== EXERCISE DIRECTIONS ==
Please transcribe the records precisely; pictures stay out of your copy.

SOURCE DATA Block Start

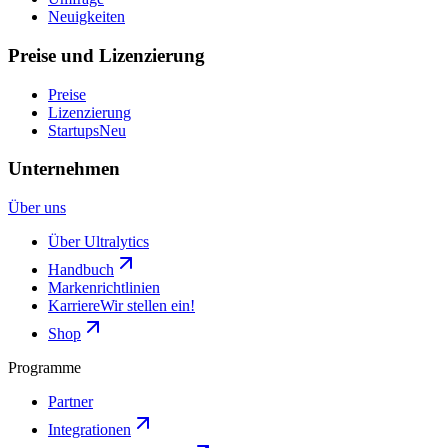
Neuigkeiten
Preise und Lizenzierung
Preise
Lizenzierung
Startups
Neu
Unternehmen
Über uns
Über Ultralytics
Handbuch
Markenrichtlinien
Karriere
Wir stellen ein!
Shop
Programme
Partner
Integrationen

SOURCE DATA Block End

== ANSWER SECTION ==
Neuigkeiten
Preise und Lizenzierung
Preise
Lizenzierung
Startups
Neu
Unternehmen
Über uns
Über Ultralytics
Handbuch
Markenrichtlinien
Karriere
Wir stellen ein!
Shop
Programme
Partner
Integrationen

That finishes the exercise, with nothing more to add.